Save the departure time in seconds (seconds after midnight). Set any negative values to zero to avoid computational issues:

In [None]:
### Insert your code here
# df_trips["departure_time"] = 


**Task**: To make sure, plot a histogram of your generated departure times.

In [None]:
### Insert your code here


## Sampling origins and destinations

Next, we want to generate origin and destination points for the trips and show them on a map.

**Task**: We will follow a process that is not the most efficient, but straight-forward to follow. First, merge the municipality data frame onto the trips data frame such that a new column `origin_geometry` is created:

In [None]:
pd.DataFrame({ "origin_id": [], "destination_id": [], "departure_time": [], "origin_geometry": [] })

In [None]:
### Insert your code here
# df_trips = pd.merge(df_trips, df_municipalities.rename( # complete # ), on = "origin_id")

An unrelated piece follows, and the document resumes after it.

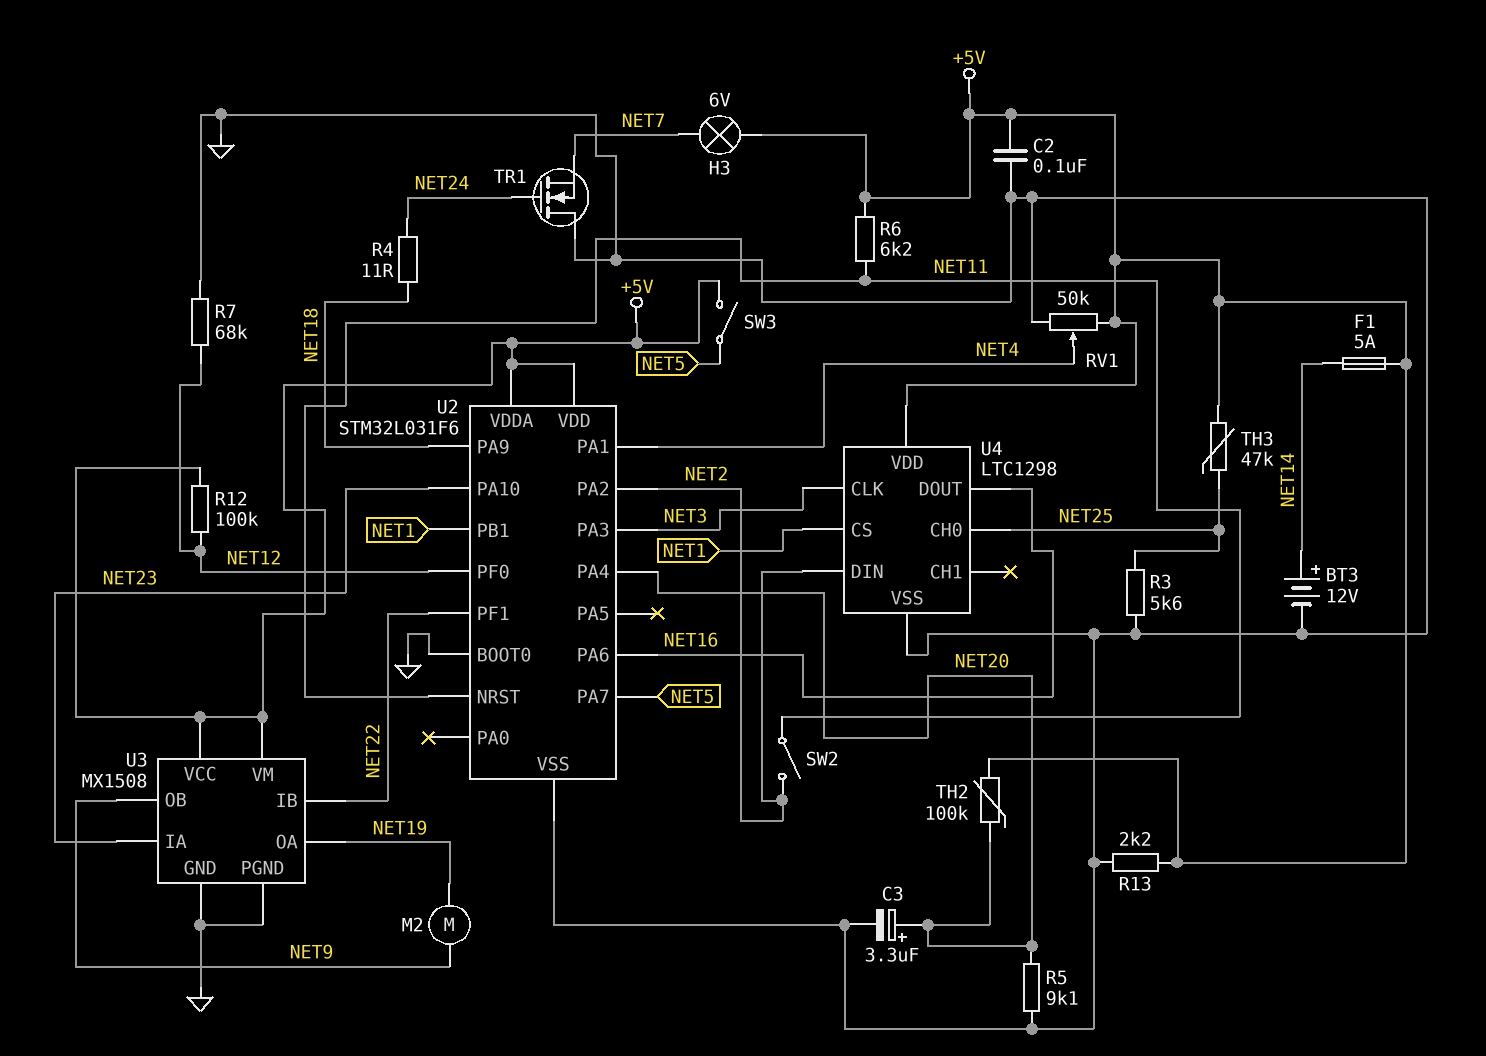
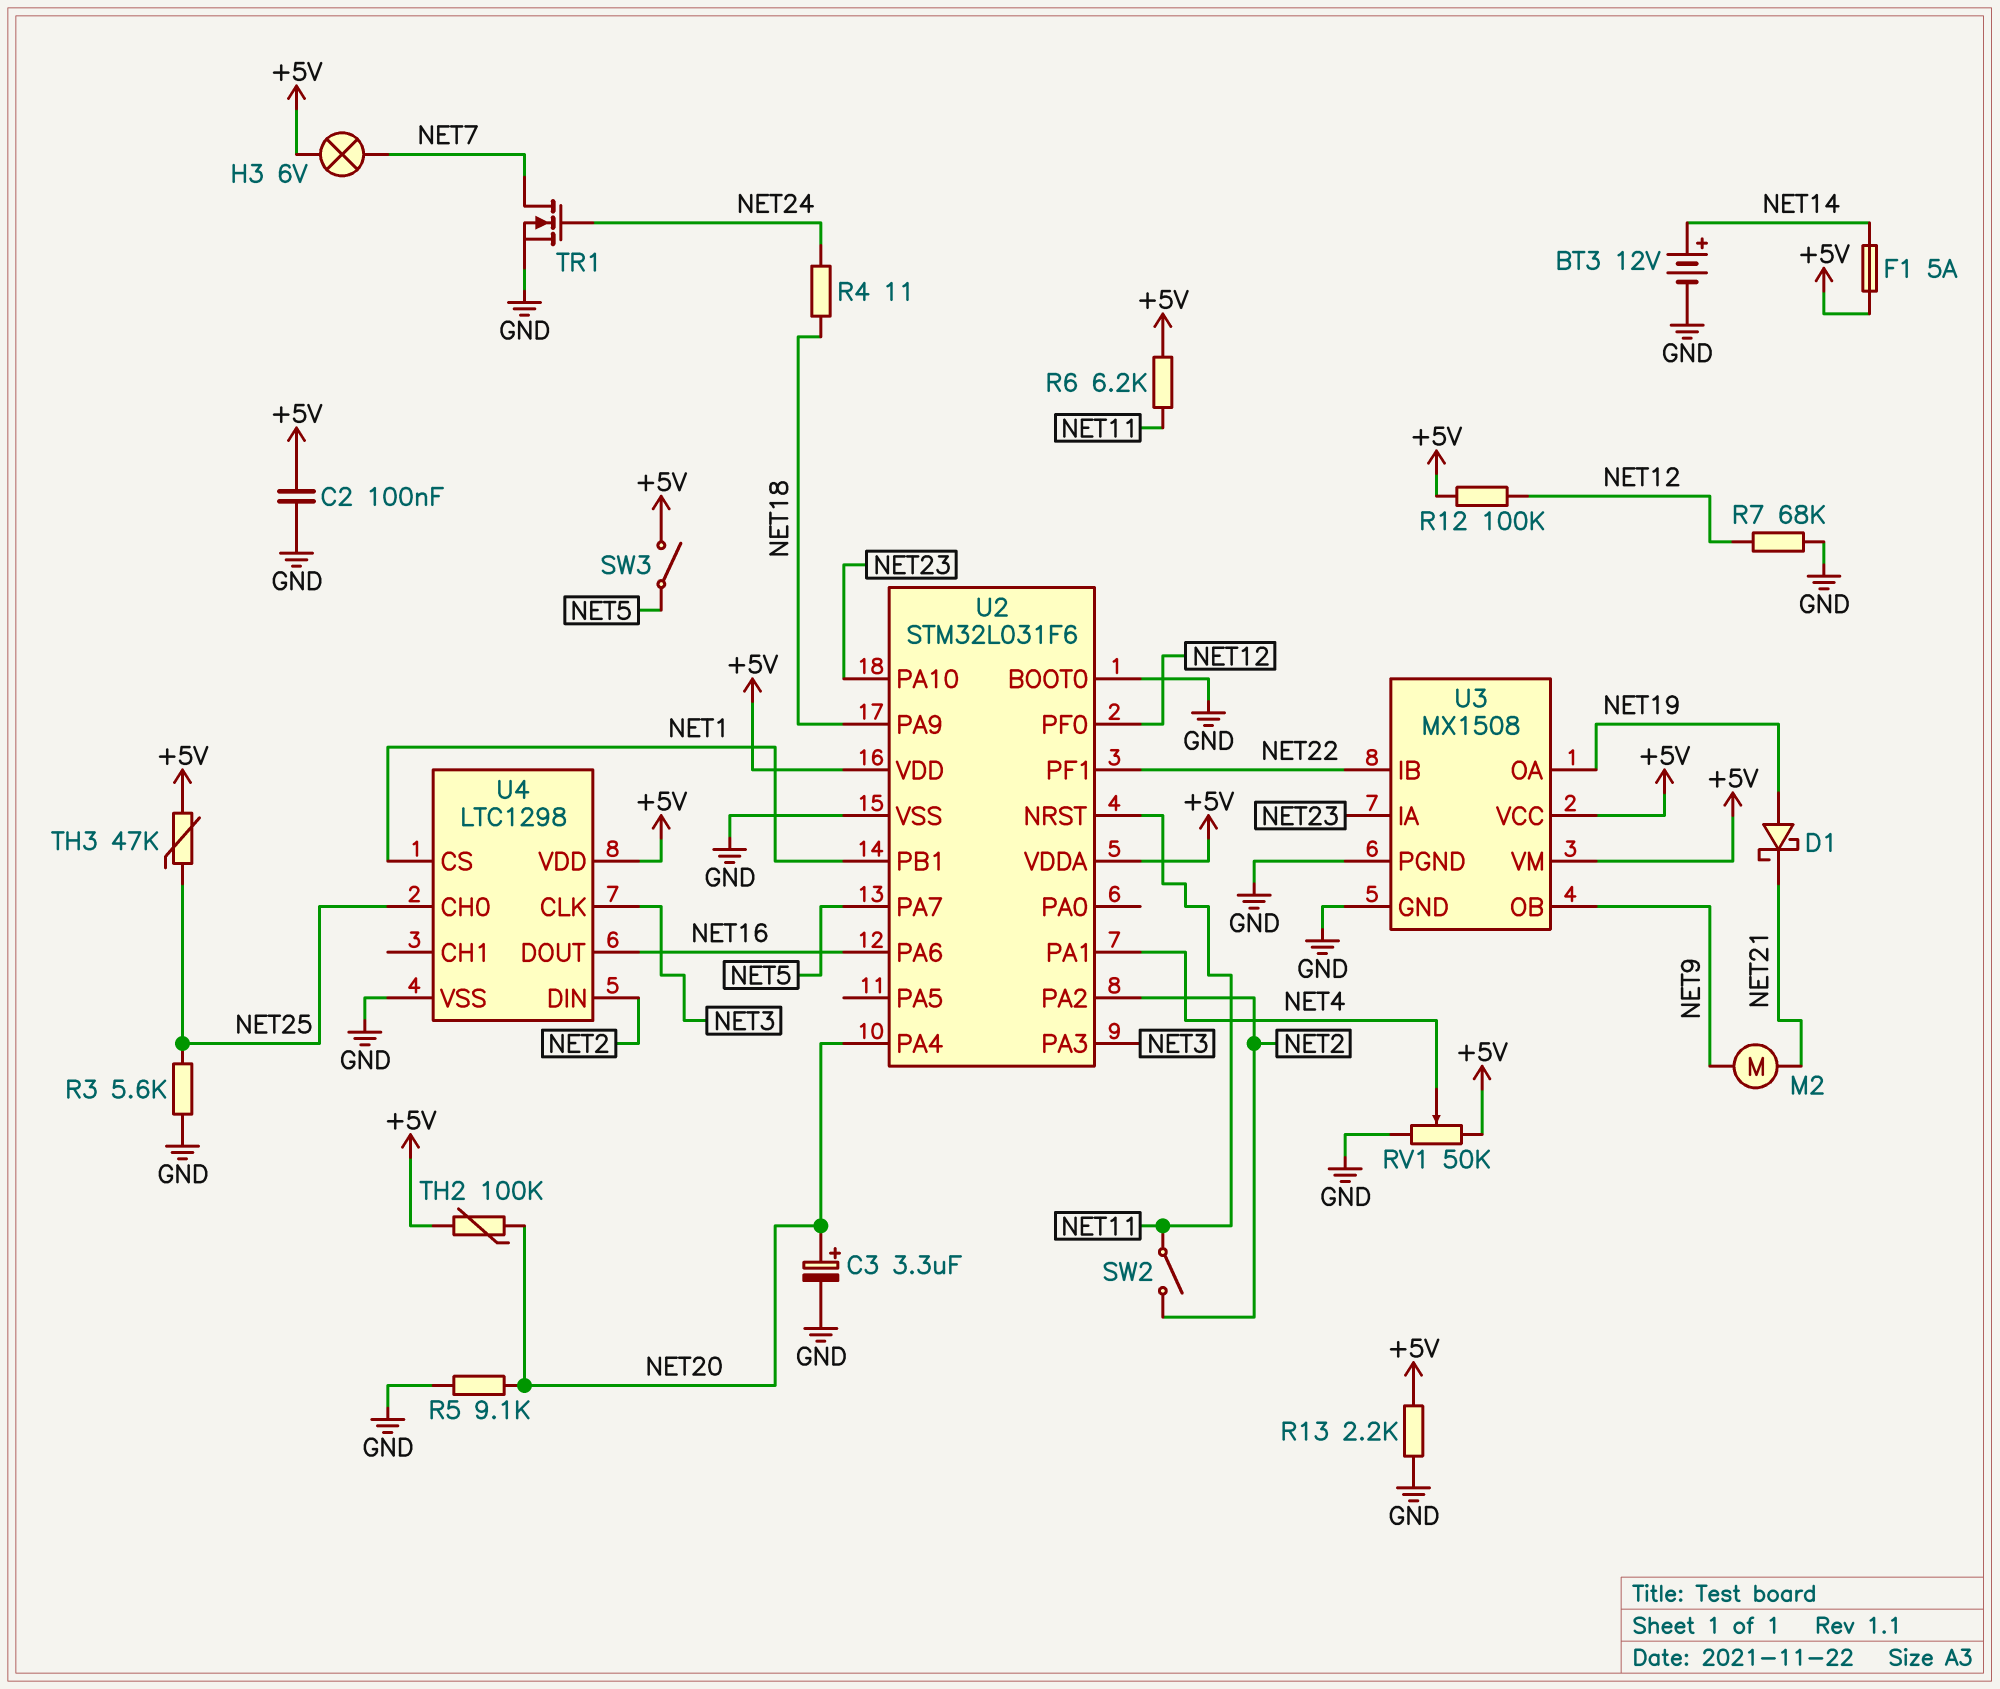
D1: none -> schottky (A NET19, K NET21)
M2: motor (NET9, NET19) -> motor (NET9, NET21)
TR1: NMOS (G NET24, D GND, S NET7) -> NMOS (G NET24, D NET7, S GND)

**Task**: Now repeat the same to generate a new column `destination_geometry` for each trip:

In [None]:
### Insert your code here


Let's clean the data set, we should have the following columns:

In [None]:
df_trips = df_trips[["origin_id", "destination_id", "departure_time", "origin_geometry", "destination_geometry"]]
assert len(df_trips) == 1000

*Geopandas* provides a useful method called `sample_points`, but it only acts on the active *geometry* column of a `GeoDataFrame`. First, we need to convert `df_trips` into a `GeoDataFrame` with `origin_geometry` as the active geometry column:

In [None]:
df_trips = gpd.GeoDataFrame(df_trips, geometry = "origin_geometry", crs = df_municipalities.crs)

Try the following code, it will take the polygon geometry of every trip's origin zone and sample a point from within that zone:

In [None]:
df_trips.sample_points(1)

**Task**: Override the (polygon) `origin_geometry` column in your trip table now with a sampled point from the respective zone:

In [None]:
### Insert your code here
# df_trips["origin_geometry"] = # ...


**Task**: Now, do the same with the destination. First, set the active geometry column of the data frame to `destination_geometry` (see `GeoDataFrame.set_geometry` and then override this column with a randomly sampled point:

In [None]:
### Insert your code here
# df_trips["origin_geometry"] = ...


Have a look at your data frame. You should see that both `origin_geometry` and `destination_geometry` are of type `POINT`. If they are *exactly* the same, you did something wrong in the previous cells:

In [None]:
df_trips.head()

We will now create a new geometry column which, instead of a `POINT` contains a `LINESTRING`, i.e. a connected line between `N` (in our case 2) points. For that, we make use of the `shapely.geometry` package, which we have imported as `sgeo` (see first cell).

In [None]:
df_trips["geometry"] = [
    sgeo.LineString(od) 
    for od in zip(df_trips["origin_geometry"], df_trips["destination_geometry"])
]

Try to understand the previous cell. What does it do?

**Task**: Set the *active geometry column* of the data frame to `geometry` and plot the data frame. What do you see?

In [None]:
### Insert your code here


**Task**: In this notebook or using QGIS, plot the arrondissements of Paris together with your generated flows.

In [None]:
### Insert your code here or use QGIS

Let's save the generated trips for the next exercise:

In [None]:
df_trips.to_parquet("trips.parquet")

**Congratulations!** You should now be able to disaggregate a flow matrix for your course project (Exercise 3.1).